Gambling has become ubiquitous at nearly every level of every sport these days. The organizers of the Little League World Series would like it to stay away their tournament.
With the LLWS in full swing, Little League International released a statement Thursday stating there is no place for sports betting on its games or any other youth competition. The full statement:
While Little League® International continues to monitor the complexity and ever-evolving world of sports betting, we feel strongly that there is no place for betting on Little League games or on any youth sports competition. Little League is a trusted place where children are learning the fundamentals of the games and all the important life lessons that come with having fun, celebrating teamwork, and playing with integrity, and no one should be exploiting the success and failures of children playing the game they love for their own personal gain.

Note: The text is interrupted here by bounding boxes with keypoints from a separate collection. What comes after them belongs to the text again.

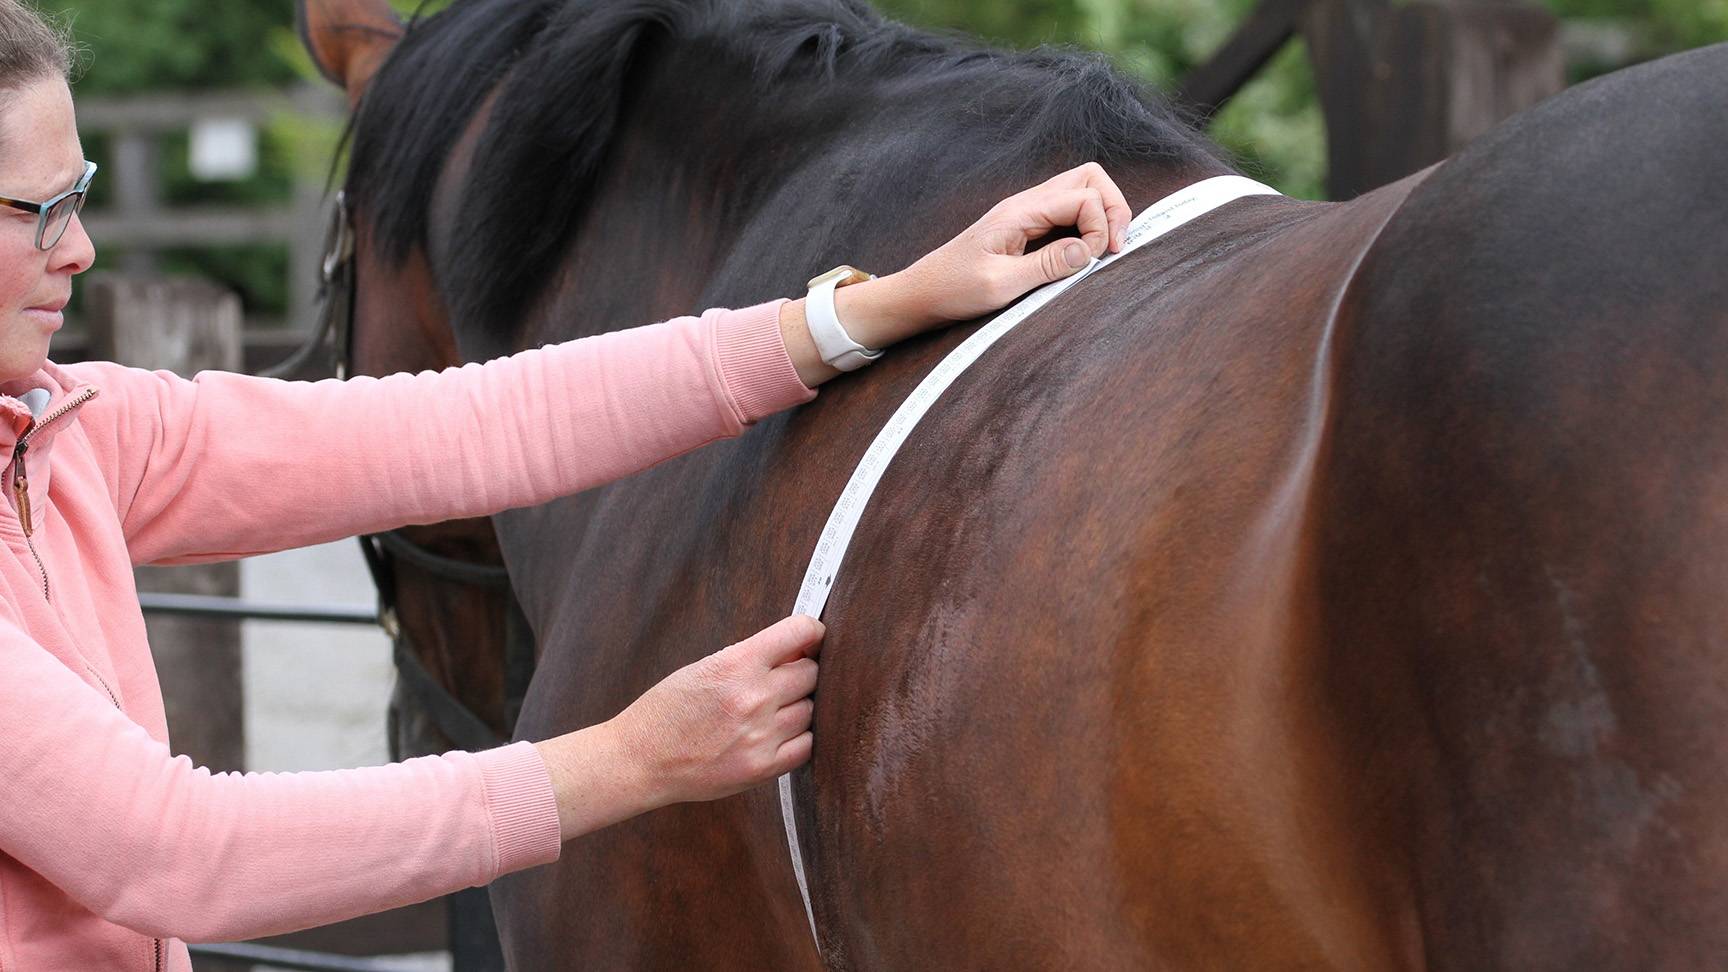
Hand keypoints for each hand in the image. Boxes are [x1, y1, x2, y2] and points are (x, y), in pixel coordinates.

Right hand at [535, 615, 822, 839]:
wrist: (639, 760)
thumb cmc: (667, 710)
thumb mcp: (704, 667)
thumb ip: (751, 658)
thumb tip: (799, 649)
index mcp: (735, 664)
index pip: (799, 632)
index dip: (811, 631)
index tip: (812, 636)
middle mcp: (753, 697)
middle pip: (811, 673)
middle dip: (801, 672)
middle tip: (783, 680)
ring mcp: (760, 735)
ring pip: (810, 709)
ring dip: (797, 706)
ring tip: (769, 712)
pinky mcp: (762, 767)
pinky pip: (806, 745)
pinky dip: (798, 738)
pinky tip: (777, 734)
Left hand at [780, 163, 1131, 385]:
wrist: (922, 293)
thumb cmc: (953, 289)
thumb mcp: (1000, 285)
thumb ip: (1046, 266)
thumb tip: (1089, 250)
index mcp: (1020, 211)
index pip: (1082, 195)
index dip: (1100, 224)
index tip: (1097, 259)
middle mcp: (1027, 204)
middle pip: (1088, 178)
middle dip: (1113, 207)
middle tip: (1114, 248)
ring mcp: (1029, 214)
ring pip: (1082, 192)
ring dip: (1102, 216)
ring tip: (1104, 252)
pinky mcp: (1029, 229)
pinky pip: (1069, 213)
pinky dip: (1087, 227)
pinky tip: (1086, 255)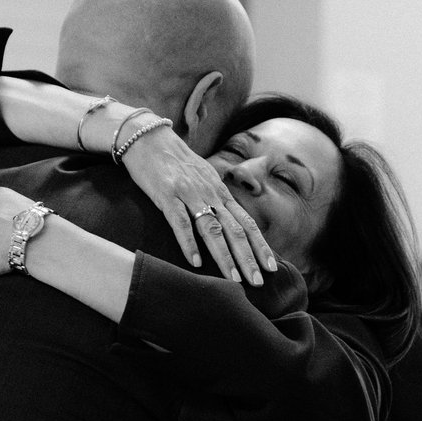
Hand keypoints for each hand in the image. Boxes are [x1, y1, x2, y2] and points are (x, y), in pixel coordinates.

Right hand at [120, 128, 275, 283]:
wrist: (149, 138)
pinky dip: (189, 243)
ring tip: (234, 280)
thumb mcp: (201, 179)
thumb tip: (226, 223)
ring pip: (213, 229)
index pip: (247, 223)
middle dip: (248, 258)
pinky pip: (180, 222)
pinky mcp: (167, 195)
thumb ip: (214, 200)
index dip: (261, 246)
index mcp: (220, 192)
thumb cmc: (174, 162)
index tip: (272, 267)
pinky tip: (196, 262)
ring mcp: (189, 194)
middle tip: (258, 282)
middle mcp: (210, 194)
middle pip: (235, 230)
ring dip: (225, 256)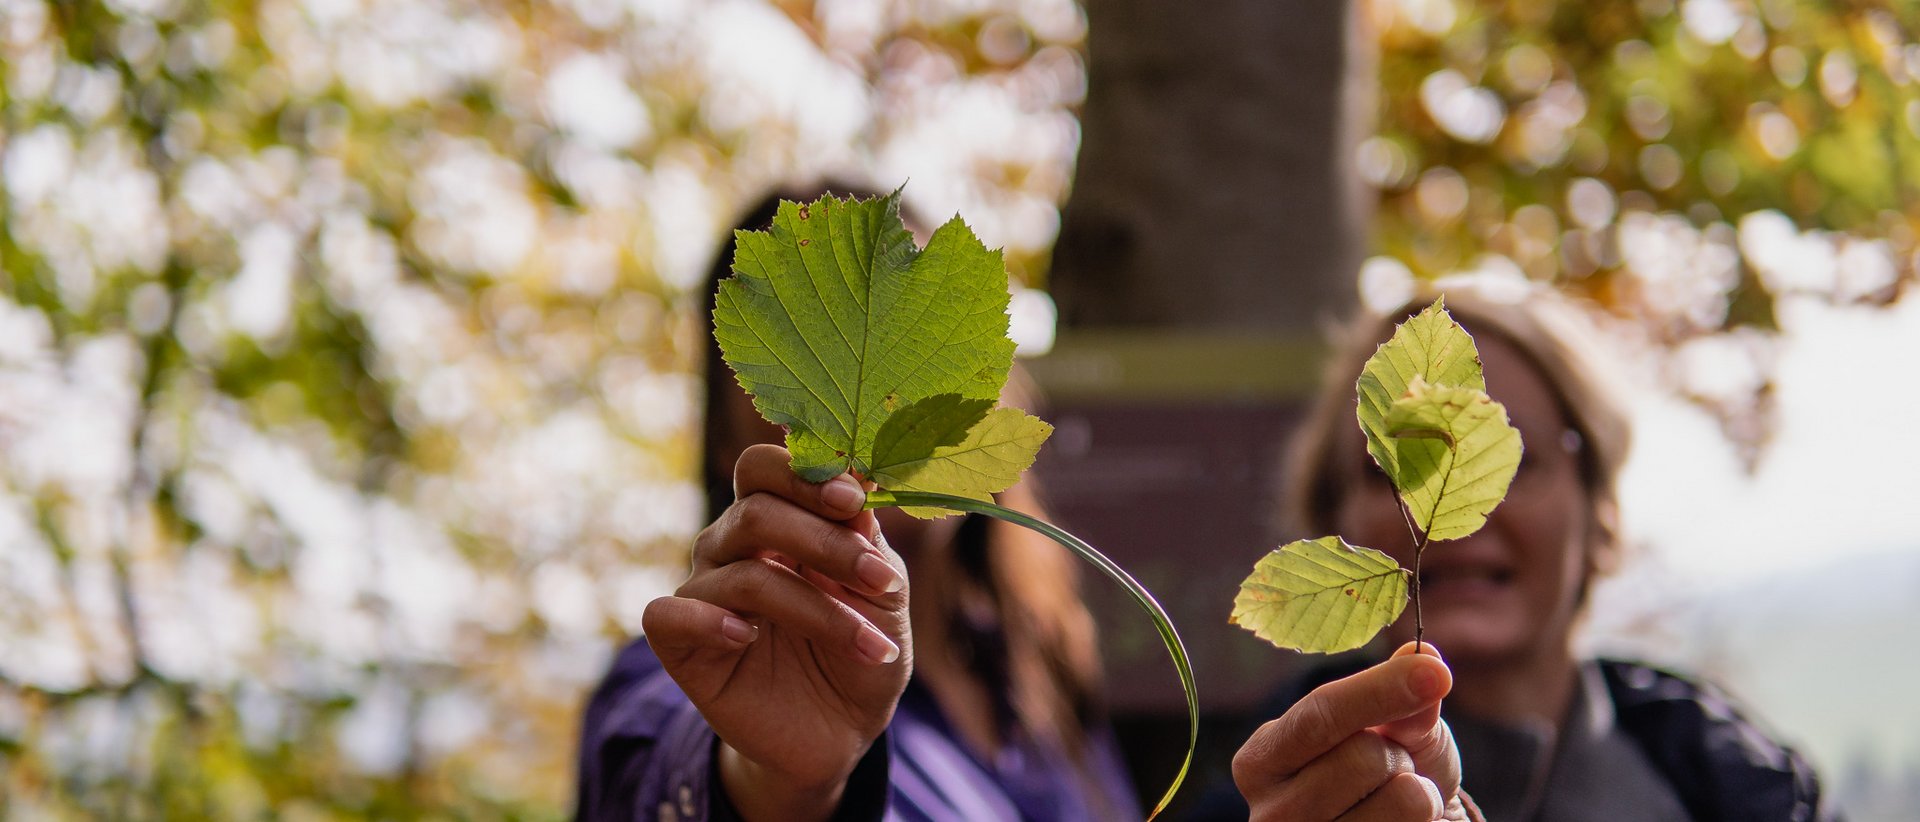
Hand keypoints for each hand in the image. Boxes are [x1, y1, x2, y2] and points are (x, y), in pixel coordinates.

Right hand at [642, 444, 912, 821]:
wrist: (842, 731)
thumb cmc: (861, 650)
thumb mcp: (883, 593)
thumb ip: (867, 540)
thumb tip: (855, 485)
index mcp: (777, 521)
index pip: (765, 469)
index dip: (806, 476)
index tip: (855, 500)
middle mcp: (731, 547)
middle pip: (755, 512)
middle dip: (825, 543)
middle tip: (878, 578)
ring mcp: (703, 593)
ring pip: (742, 574)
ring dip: (817, 610)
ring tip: (870, 646)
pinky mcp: (679, 645)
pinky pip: (667, 614)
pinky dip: (708, 621)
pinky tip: (749, 637)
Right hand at [1234, 642, 1478, 821]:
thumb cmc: (1388, 773)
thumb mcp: (1395, 728)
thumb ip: (1403, 699)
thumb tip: (1425, 658)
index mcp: (1263, 759)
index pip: (1319, 715)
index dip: (1378, 690)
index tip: (1432, 673)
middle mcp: (1271, 811)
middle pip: (1362, 756)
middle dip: (1398, 753)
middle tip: (1391, 766)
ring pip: (1400, 799)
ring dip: (1421, 792)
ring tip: (1400, 798)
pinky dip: (1427, 820)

The 2025 Little League World Series is currently taking place with its championship game scheduled for Aug. 24.
While no major sportsbooks offer odds on a tournament that features children ranging from 10 to 12 years old, the same is not true for unregulated, overseas sportsbooks. The brand manager of one such firm, in its fourth year of offering LLWS odds, told the Patch it will see more bets on Little League games than "any professional tennis or soccer match over the next two weeks."
The floodgates opened for sports betting with a U.S. Supreme Court decision in 2018, with each state allowed to determine the legality and s flooding the media environment. MLB, the NFL, the NBA and many more leagues all have official gambling partners.
The transition has definitely not been without incident. Setting aside the ethical concerns of gambling addictions and personal bankruptcies, problems in baseball have included players sidelined for allegedly tipping the scales on micro-bets involving their pitches and horrific death threats against players they supposedly let down.
It's understandable why Little League doesn't want that influence to reach its players, with all of its advertisers banned from using any sort of gambling imagery. Still, the bettors are clearly out there.